Simon: I think making music has been made so much easier by technology and people making records on their laptops. If you’re going to invest in going to a pressing plant, cutting a record, trying to get into a record store, going through that whole process of a distributor taking it, a buyer in a record store buying 10 or 50 copies to hang on their wall and trying to sell it, it’s a far more serious process.
There’s also a nostalgic and romantic attachment to vinyl. It’s almost like it’s from something back in the day. People are looking for magic. I cherish the records I’ve bought, that I went to a record store and paid my hard-earned for and racked on my shelves. That process takes a lot of time and dedication.

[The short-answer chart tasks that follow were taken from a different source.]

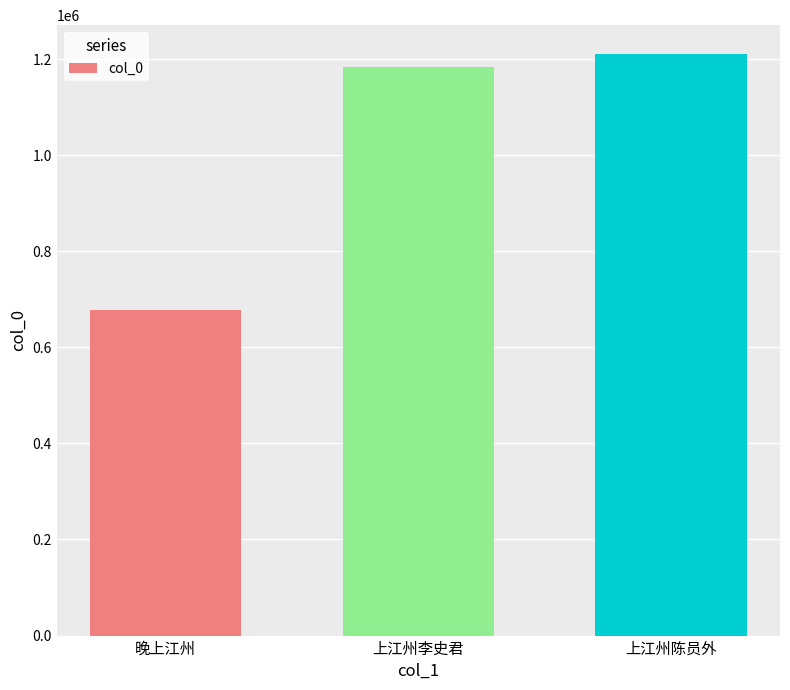

Rank the categories by value from lowest to highest.

晚上江州, 上江州李史君, 上江州陈员外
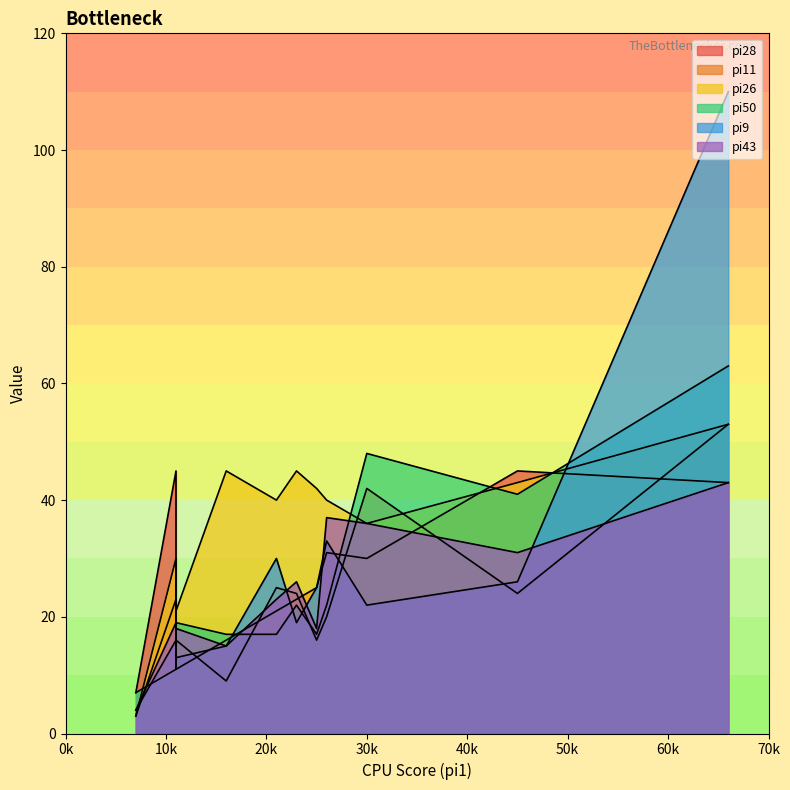

How many positive values does the pi50 series have?

7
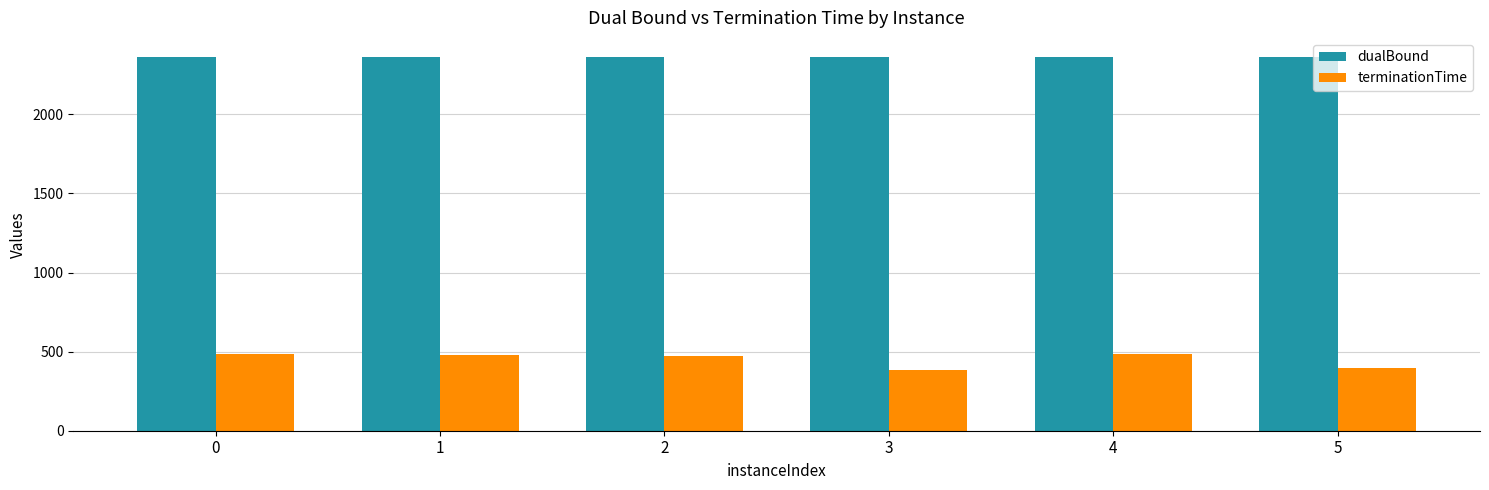

What is the value of the terminationTime bar at the 2nd from the left?

477.4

Mark: There’s the idea that the message is in the medium and you can’t as easily jump with a record. It slows you down and gets us off our mobile phones. It brings us into ourselves in the here and now.
Simon: You can’t pick up a file and look at the sleeve notes or at the artwork, all of those things. I mean, with some of my most cherished records, I love the music that’s contained with them, but I also love the artwork, and I love the musicians that are involved in it.
What do you hope people take away from the exhibit?
Simon: That’s a tough question. I hope they can recognise the fact that music has been such a massive part of my own personal life. I always say that from the days of making a cassette compilation and giving it to my friends, or working behind a record store, or being behind a DJ booth, or even owning a record label–I’m sharing my personal taste in music. I guess I’m very fortunate that people have aligned with that over the years.
I also hope that people will look at the artwork and go ‘I love that record. I love that artist. That label’s important to me. I understand why he’s included that because I’ve got my own Salsoul rack or Strictly Rhythm rack’. There are like-minded people my age or slightly younger that have been through similar journeys and I hope they can connect with the art in that respect.
Mark: I totally agree with everything Simon said. I hope that by telling Simon’s story, people will see themselves.
Simon will launch at Brighton’s Enter Gallery on May 25.